Jobs to be done

What is jobs to be done?

Jobs to be done is the idea that people don't want your product, they want the progress it gives them - they "hire" it to do a job. Focus on the job, not the feature or the demographic, and you design for what people are actually trying to achieve.

Also known as: jobs-to-be-done, JTBD, job to be done

The demo

People ask for products; what they want is progress. Flip the cards from what each person asked for to the job they are really trying to get done.

  • "A faster horse." Get where I'm going sooner, with less effort.
  • "I need a drill." A hole in the wall - really, that shelf up and the room sorted.
  • "Add a messaging feature." Feel close to the people I'm apart from.
  • "A gym membership." Become the kind of person who's fit and feels good.

The surface request. Each one names a thing - and a thing is rarely what anyone actually wants.

What this demo shows (text version)

Four surface requests, each paired with the deeper job behind it: "a faster horse" is really "get where I'm going sooner"; "I need a drill" is "a hole in the wall, and the shelf up"; "add a messaging feature" is "feel close to people I'm apart from"; "a gym membership" is "become someone who's fit".

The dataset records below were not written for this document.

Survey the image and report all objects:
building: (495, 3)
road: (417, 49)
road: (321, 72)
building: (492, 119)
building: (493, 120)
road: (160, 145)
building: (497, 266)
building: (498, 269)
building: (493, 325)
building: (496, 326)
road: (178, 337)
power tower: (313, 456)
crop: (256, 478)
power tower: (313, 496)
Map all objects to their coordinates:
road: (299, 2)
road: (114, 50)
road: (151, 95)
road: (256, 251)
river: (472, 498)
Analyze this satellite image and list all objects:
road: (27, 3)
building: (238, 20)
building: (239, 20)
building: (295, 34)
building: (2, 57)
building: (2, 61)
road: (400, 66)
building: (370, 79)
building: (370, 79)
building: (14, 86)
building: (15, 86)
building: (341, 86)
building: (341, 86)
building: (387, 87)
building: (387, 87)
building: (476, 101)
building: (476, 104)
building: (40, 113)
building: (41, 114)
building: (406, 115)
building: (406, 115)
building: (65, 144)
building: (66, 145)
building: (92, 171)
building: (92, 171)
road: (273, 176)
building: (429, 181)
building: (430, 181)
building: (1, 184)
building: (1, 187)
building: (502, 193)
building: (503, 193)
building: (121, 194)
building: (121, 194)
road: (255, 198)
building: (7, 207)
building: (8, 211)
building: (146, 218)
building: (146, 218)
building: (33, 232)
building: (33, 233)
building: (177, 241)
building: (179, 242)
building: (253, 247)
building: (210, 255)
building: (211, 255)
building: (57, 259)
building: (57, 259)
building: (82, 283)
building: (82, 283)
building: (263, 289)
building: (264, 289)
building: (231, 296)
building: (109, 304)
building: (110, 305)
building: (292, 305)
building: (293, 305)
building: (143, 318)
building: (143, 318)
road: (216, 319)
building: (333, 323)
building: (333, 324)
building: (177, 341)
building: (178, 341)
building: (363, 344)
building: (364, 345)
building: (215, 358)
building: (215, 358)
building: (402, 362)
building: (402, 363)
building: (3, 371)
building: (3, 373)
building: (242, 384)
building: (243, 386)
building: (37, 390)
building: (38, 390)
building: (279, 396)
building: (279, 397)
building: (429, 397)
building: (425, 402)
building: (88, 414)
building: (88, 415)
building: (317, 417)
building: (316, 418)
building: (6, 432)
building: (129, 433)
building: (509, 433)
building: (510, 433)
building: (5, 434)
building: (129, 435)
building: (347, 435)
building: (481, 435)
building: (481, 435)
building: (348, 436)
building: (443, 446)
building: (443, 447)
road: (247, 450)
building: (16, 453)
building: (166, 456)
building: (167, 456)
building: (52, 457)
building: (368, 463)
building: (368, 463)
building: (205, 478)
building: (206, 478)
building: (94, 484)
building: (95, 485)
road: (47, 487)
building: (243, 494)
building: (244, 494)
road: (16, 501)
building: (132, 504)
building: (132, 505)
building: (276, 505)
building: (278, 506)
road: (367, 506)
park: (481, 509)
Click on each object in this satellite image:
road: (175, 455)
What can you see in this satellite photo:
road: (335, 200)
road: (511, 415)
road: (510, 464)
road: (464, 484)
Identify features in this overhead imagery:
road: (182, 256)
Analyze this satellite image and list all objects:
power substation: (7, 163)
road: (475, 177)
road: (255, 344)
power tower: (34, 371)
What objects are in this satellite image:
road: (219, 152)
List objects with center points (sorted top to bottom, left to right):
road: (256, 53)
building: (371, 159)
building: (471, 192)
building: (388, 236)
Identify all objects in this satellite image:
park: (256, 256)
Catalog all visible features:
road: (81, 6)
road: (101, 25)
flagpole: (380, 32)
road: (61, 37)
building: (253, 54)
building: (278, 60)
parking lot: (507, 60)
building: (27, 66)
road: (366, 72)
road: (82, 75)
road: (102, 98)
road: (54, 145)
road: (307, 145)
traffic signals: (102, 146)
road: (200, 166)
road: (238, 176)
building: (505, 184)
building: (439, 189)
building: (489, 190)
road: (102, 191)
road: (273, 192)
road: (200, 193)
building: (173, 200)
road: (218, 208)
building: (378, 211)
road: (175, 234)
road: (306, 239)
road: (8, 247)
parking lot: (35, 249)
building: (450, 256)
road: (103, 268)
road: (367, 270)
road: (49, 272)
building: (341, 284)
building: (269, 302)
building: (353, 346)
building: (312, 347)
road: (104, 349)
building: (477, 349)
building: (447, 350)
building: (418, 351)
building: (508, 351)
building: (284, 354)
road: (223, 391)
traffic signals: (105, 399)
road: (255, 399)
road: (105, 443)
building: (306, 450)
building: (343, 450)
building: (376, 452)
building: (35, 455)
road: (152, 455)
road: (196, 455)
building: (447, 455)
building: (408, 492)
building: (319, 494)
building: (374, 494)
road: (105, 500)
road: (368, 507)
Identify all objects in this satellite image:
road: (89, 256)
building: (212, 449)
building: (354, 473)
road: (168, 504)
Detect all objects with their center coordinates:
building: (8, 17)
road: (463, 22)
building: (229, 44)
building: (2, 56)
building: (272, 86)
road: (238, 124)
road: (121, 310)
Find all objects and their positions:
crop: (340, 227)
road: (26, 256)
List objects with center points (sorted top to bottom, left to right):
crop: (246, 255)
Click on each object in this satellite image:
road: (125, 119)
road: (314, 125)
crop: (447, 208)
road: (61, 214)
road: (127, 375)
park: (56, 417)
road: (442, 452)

Designing for the stated request keeps you inside the customer's first idea of a solution. Designing for the job - the progress they want to make - opens up answers they never asked for and sometimes never imagined, and stops you building features that serve no real job at all.

"A faster horse" became "get there sooner"; "a drill" became "a hole in the wall". Once you see the job behind the request, the solution space opens up - and you stop building features nobody actually hired you for.

The classic framing: people don't want a quarter-inch drill, they want a quarter-inch hole - and really they want the shelf up, the room tidy, the sense of being on top of things. Climbing that ladder of "why" is how a feature request becomes a problem worth solving, sometimes in a way the customer never pictured.

It cuts against persona work built on demographics. Two people of the same age and income can hire the same product for completely different jobs; two very different people can hire it for the same one. The job is a more reliable design unit than the profile.